Katie teaches middle school English/Language Arts and has a master's degree in Secondary English Education

This lesson discusses definitions of relevant figurative language devices and explains how each of them are used in Richard Connell's classic 1924 short story 'The Most Dangerous Game.'

The Function of Figurative Language

''The Most Dangerous Game,'' by Richard Connell, is a famous short story about Sanger Rainsford, a hunter who falls off of his yacht and washes onto Ship-Trap Island. There, he meets General Zaroff, a man obsessed with hunting. Zaroff desires a challenge, so he hunts all of the humans who arrive on his island. As you may imagine, the mood of the story, or the feeling that the reader is meant to have while reading, is dark, eerie, and foreboding. To convey this mood to the reader, Richard Connell uses figurative language, or language that is poetic and not literal, to help create this mood and allow readers to intensely experience the story with all five senses.

Simile and Metaphor

Richard Connell uses similes and metaphors frequently to make comparisons between things in the story and other objects that readers are familiar with as a way to help describe something. So what's the difference between similes and metaphors? Similes compare the object by using the words 'like' or 'as.' Metaphors, however, simply state that one object is something else to make a comparison.
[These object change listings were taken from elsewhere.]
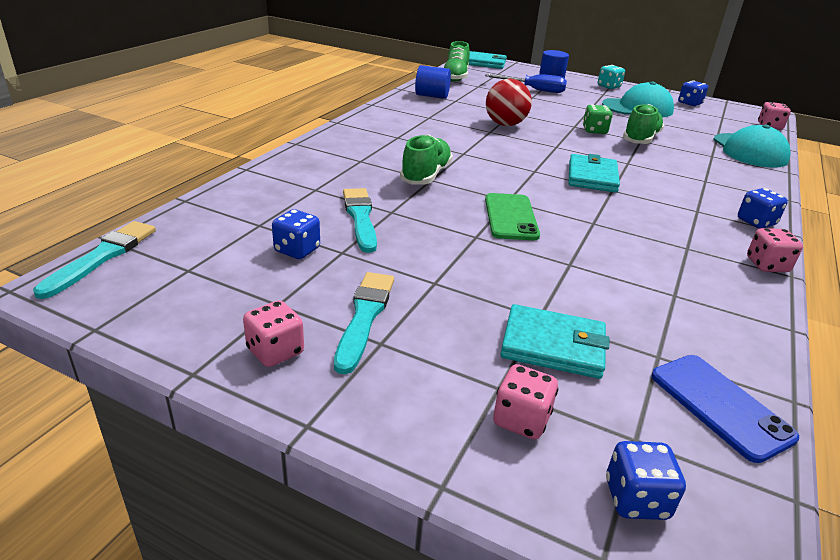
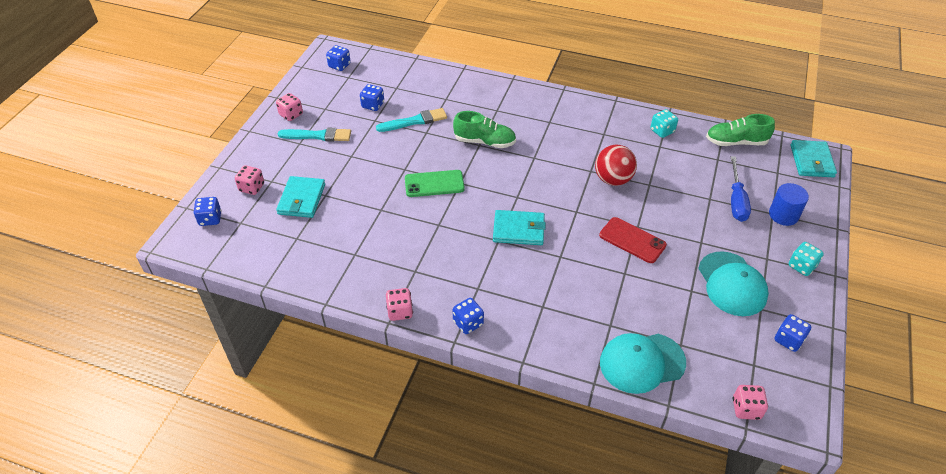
camera: 85 degrees right, 15 degrees up
turquoise brush [33,221,156,299] -> none
blue cylinder [415,65,451,99] -> turquoise dice [650,109,678,138]
green dice [583,104,613,134] -> red phone [599,217,667,263]
green shoe [623,104,664,144] -> none
blue phone [651,355,799,463] -> none
none -> blue dice [326,45,351,71]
Similes are often used to describe an unfamiliar environment. For example, in the opening scene, Rainsford and his friend, Whitney, are sailing in the middle of a night so dark that it is 'like moist black velvet.' This simile aims to compare something that might otherwise be hard to imagine to something (moist, black, velvet) that is more tangible. The darkness of the night is also described 'like trying to see through a blanket.' The sea surrounding the island is compared to 'a plate glass window' and, later on in the story, the jungle is compared to 'a screen of leaves almost as thick as tapestry.'

One of the major themes of the story is a question of who is the hunter and who is the hunted, and Rainsford and Zaroff are often compared to animals using metaphors. For example, while Rainsford and Zaroff are playing 'the game,' Connell writes that 'Rainsford's impulse was to hurl himself down like a panther' and that, 'The Cossack was the cat, he was the mouse.' 'The Cossack' referred to Zaroff. Zaroff is also compared to a bloodhound and an ape at different times during the hunting scene. These comparisons reinforce the idea that they are hunting each other like animals. At the end of the story, when Rainsford and Zaroff face off in Zaroff's bedroom, Rainsford says, 'I am still a beast at bay,' saying that he will always be Zaroff's prey until he wins the game and kills Zaroff.